Aşağıda yer alan, Dünya Yalan Söylüyor albümünü ele alan yazıyı son cümlesinden itibaren sürdürünüz.

Kaynak Metin:
* * * *
Dünya Yalan Söylüyor; tartışmasız Türkçe Rock müziğin en iyi işlerinden, 30 Nisan 2004 çıkışlı bir albüm. Bugünlerde 17. yaşını kutluyoruz.

Onu anlamak için albümdeki şarkıların yazıldığı 99–04 arası dönemi dünya çapında incelemek, okumak, araştırmak gerek. Zira öbür türlü albümü “anlamakla” değil dinlemekle kalırız. Çünkü gerçek anlamda Dünya Yalan Söylüyor; bir albümden öte, dönemin dünyasını anlamak için tarihe bırakılmış bir mektup, not niteliğinde.

Albüm genel anlamıyla Irak Savaşı’ndan, ABD’nin militarist tavrından, yandaş medyadan ve gerçekleşmeyen devrimden bahsediyor. Tabi, toplumsal gayelerle yazılmış bu albümde daha bireysel şarkıların var olduğunu da yadsıyamayız. Ama asıl eğlenceli olan albümü bir bütün olarak okumak.
* * * *
Alıştırma Verileri:
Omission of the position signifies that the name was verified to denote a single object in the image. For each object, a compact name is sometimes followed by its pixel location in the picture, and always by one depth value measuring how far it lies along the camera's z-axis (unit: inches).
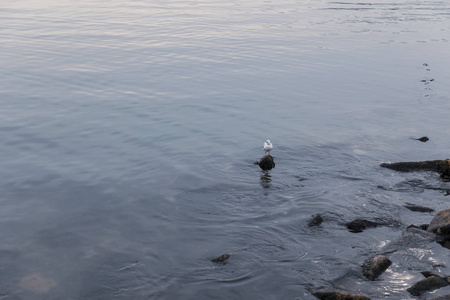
* * * *
Alıştırma Yanıtı:
Albümün kapağıyla başlamak iyi olacaktır. Kapakta grup üyelerini şık takım elbiseleriyle görüyoruz. Bu da bize her iyi giyinen insanda sezdiğimiz o güveni veriyor. Sonra albümü dinlemek için kapağı açıyoruz, bir de ne görelim? Bomba atan bir uçak… Tüm dünyaya karşı iyi görünen, demokrasi nutuklarıyla Irak’a gidip İkinci Körfez Savaşı’nın başlamasına neden olan ABD’den başkası gelmiyor tabi akıllara. Albümün kapağında bile hissettiğimiz protest tavır, albümün ilk şarkısı Yardım Et ile daha da alevleniyor.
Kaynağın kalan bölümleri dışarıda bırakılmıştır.